#### [Text excerpt]

# one Legged Leg press.



## Erik (Aug 5, 2004)

I don't know if its the leg press machines in my gym ( magnum fittness) or what, but both of them bent within a week of each other. I press somewhere in the 1000lb  nieghborhood and I am sure the machine should be able to handle that but it isnt. The real problem is loading and unloading all those plates.
   I am considering one legged press's to save time with the plates. 
My question is a 2 part deal....
1. are they safe or is the risk of blowing out the keen too great? (lateral stability)
2. is it worth while to just do one leg in favor of a 2 leg workout with all its    attendant stabilizer muscles associated with the 2 leg workout.

Don't mention squats....I do those first then do leg press


----------



## gopro (Aug 6, 2004)

Anyone that knows me is aware that I am a big proponent of single leg presses. It turns a demanding exercise into a KILLER one when you do these one leg at a time. It really bring the adductor muscles into play and you can feel a hard pull on them on the descent of each rep. I find these better than lunges for sure (for bodybuilding purposes).

Just understand that if you can leg press 1000 for 10 you probably cannot single leg press 500 for 10. Doesn't work that way!


----------



## CowPimp (Aug 6, 2004)

I don't have any experience with single leg press, but I have done one leg squats.  Those are definitely killer and helped push up my squat poundages a bit; I assume it would be similar with the leg press.  It is definitely intense.  It's hard to stay focused when you're so punished from the first leg and you still have another leg to go.  If you can manage it, then it's awesome.


----------



## eskimo515 (Aug 6, 2004)

I did single leg presses for the first time a few months ago (my wife put me on to them) and they hurt like a bitch!  I was sore for days.  I have definitely placed them in my rotation.


----------



## Sapphire (Aug 7, 2004)

LOVE single leg leg presses!!  OUCH!


----------



## gopro (Aug 7, 2004)

Sapphire said:
			
		

> LOVE single leg leg presses!!  OUCH!



As we can all see...your ASS loves them too


----------



## aztecwolf (Aug 7, 2004)

i do single leg presses on my leg day during shock week, try this one out you will be sweatin and pantin a storm, do 10 with right leg, 10 with left, 8 right, 8 left, 6,6,4,4,2,2,1,1... alternating legs with no rest between, feels great


----------



## BIG C (Aug 7, 2004)

I am going to try those next leg day. Sound cool!


----------



## Sapphire (Aug 7, 2004)

gopro said:
			
		

> As we can all see...your ASS loves them too


Yup it sure does Coach!!!!


----------



## Downtown Guy (Aug 7, 2004)

Any tips on form/technique for one-legged presses?  How do they compare to two-legged presses in regard to potential for damage to the knee?  Thanks for any advice!

#### [Exercise directions]
Please repeat the portion of the one-legged leg press thread that starts with "## Downtown Guy" and ends with "for any advice!", swapping "knee" for "ankle".

#### [Dataset excerpts]
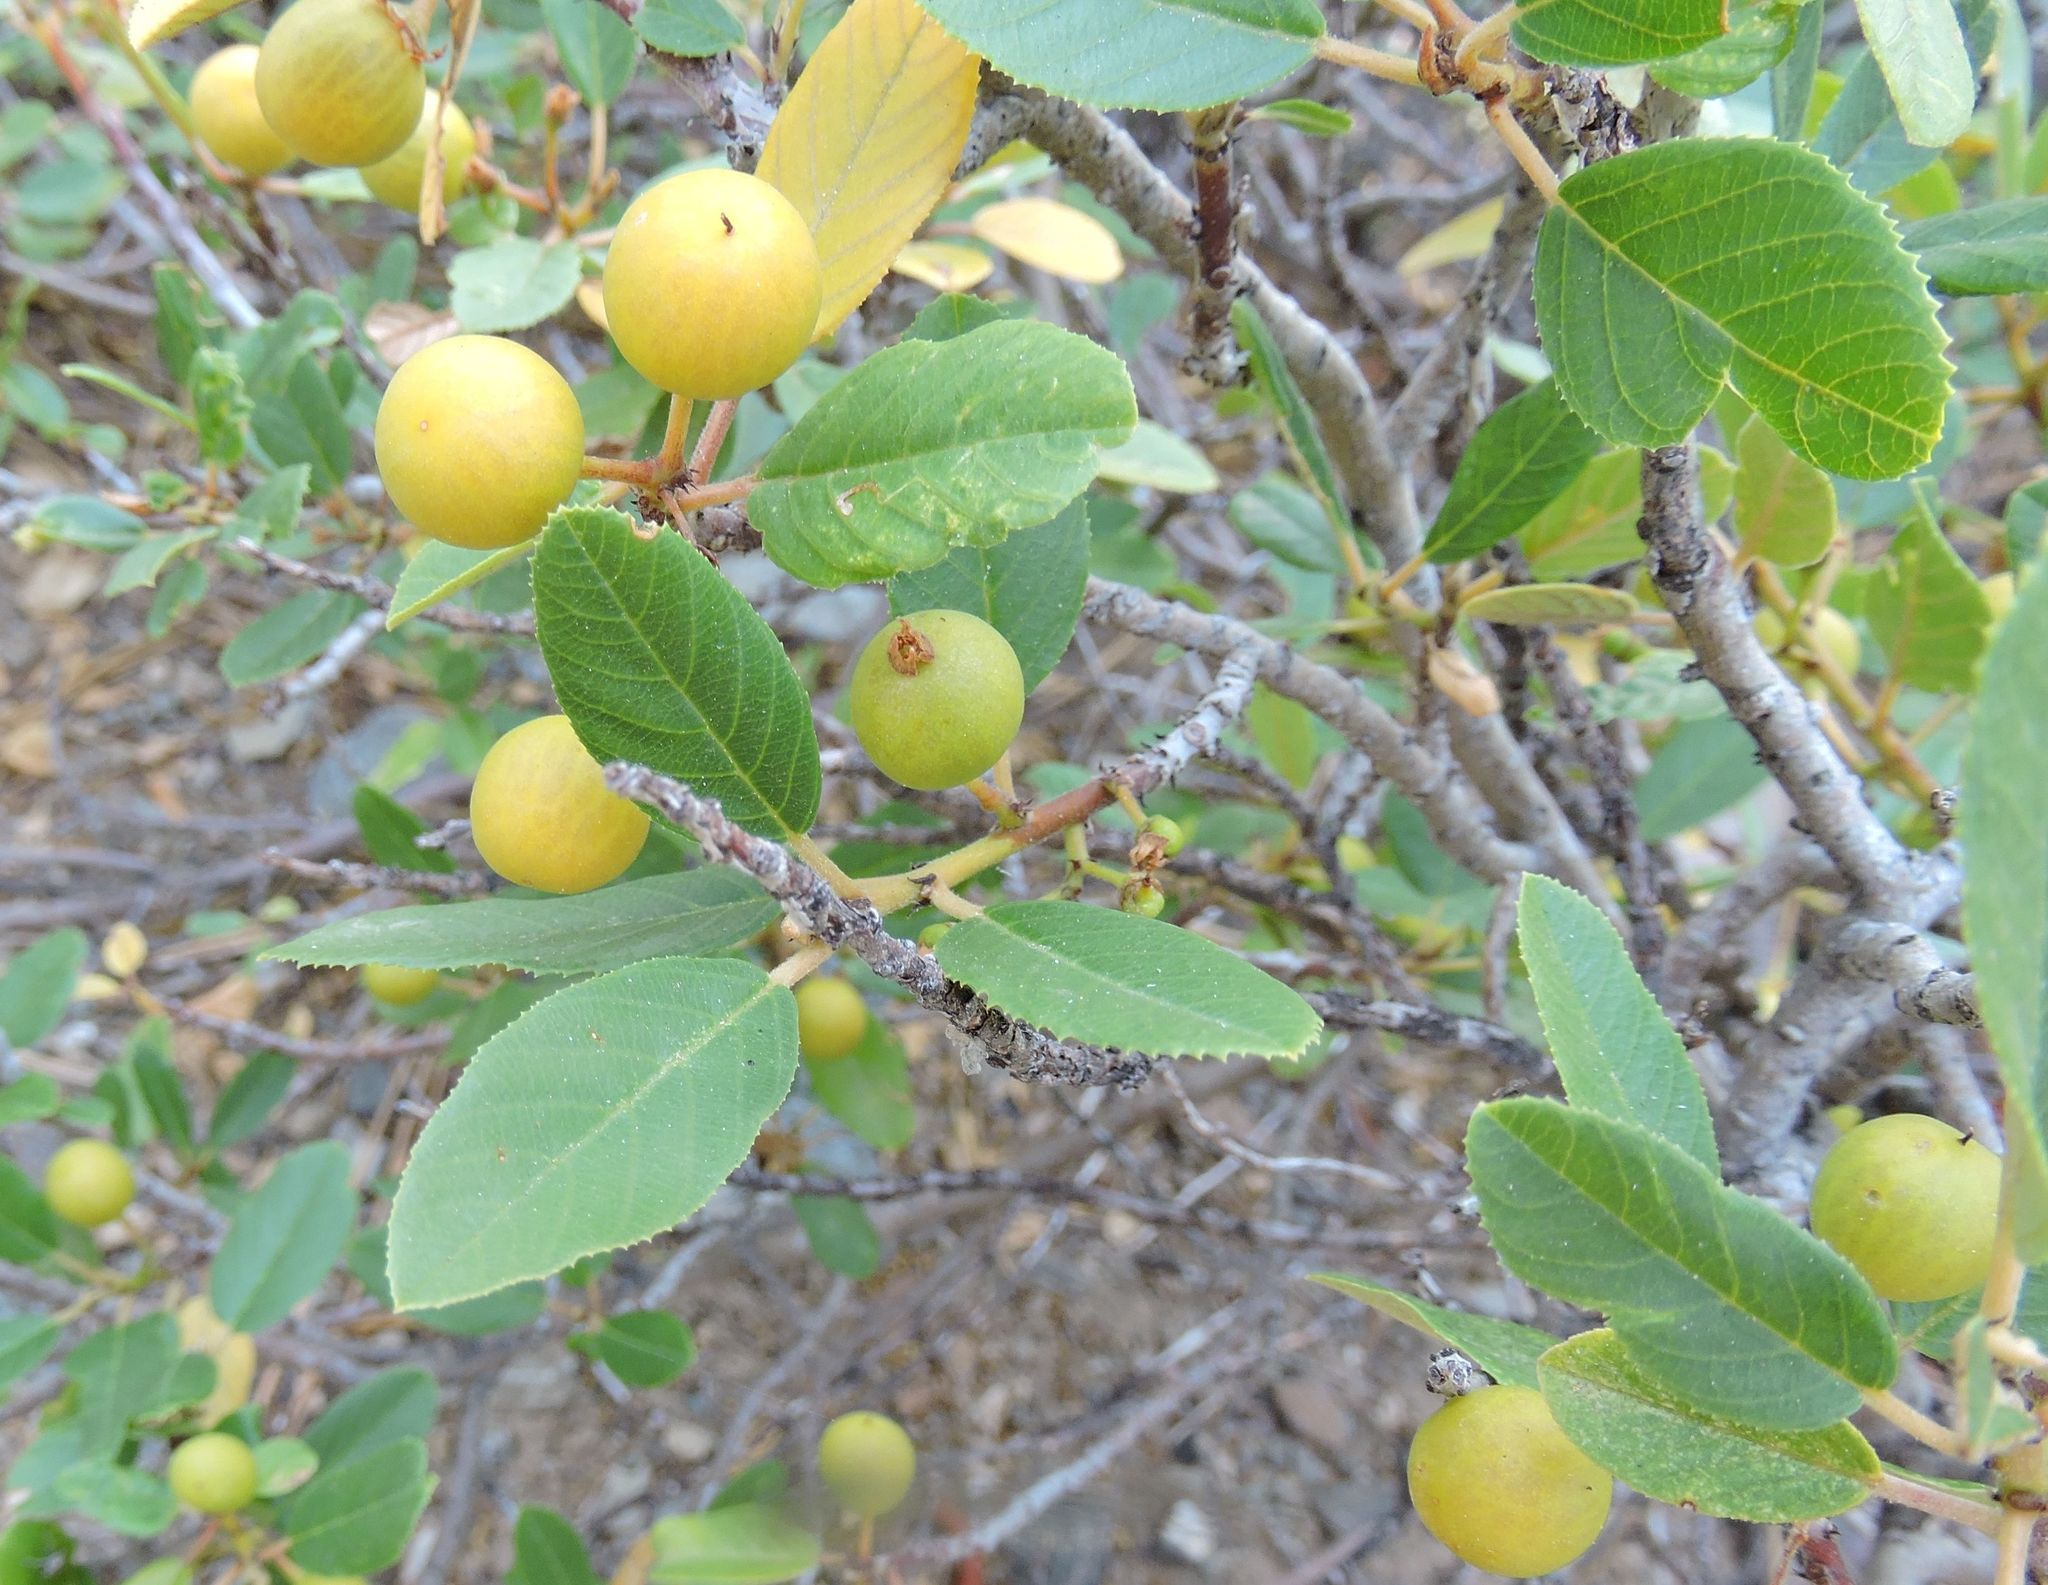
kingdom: Plantae
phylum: Tracheophyta
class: Magnoliopsida
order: Rosales
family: Rhamnaceae
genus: Frangula
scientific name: Frangula californica
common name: California buckthorn
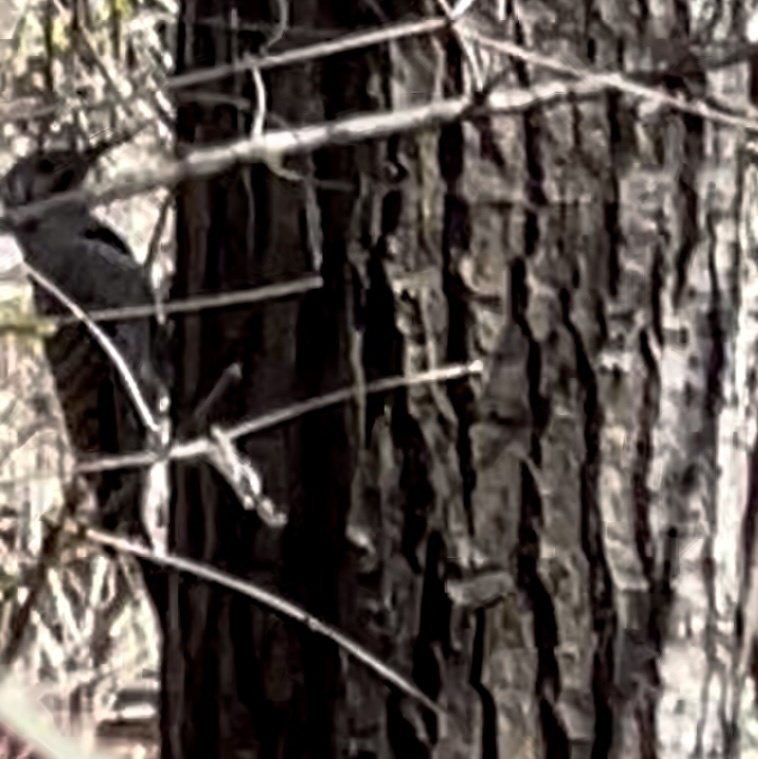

#### [Answer to the problem]
## Downtown Guy (Aug 7, 2004)

Any tips on form/technique for one-legged presses?  How do they compare to two-legged presses in regard to potential for damage to the ankle?  Thanks for any advice!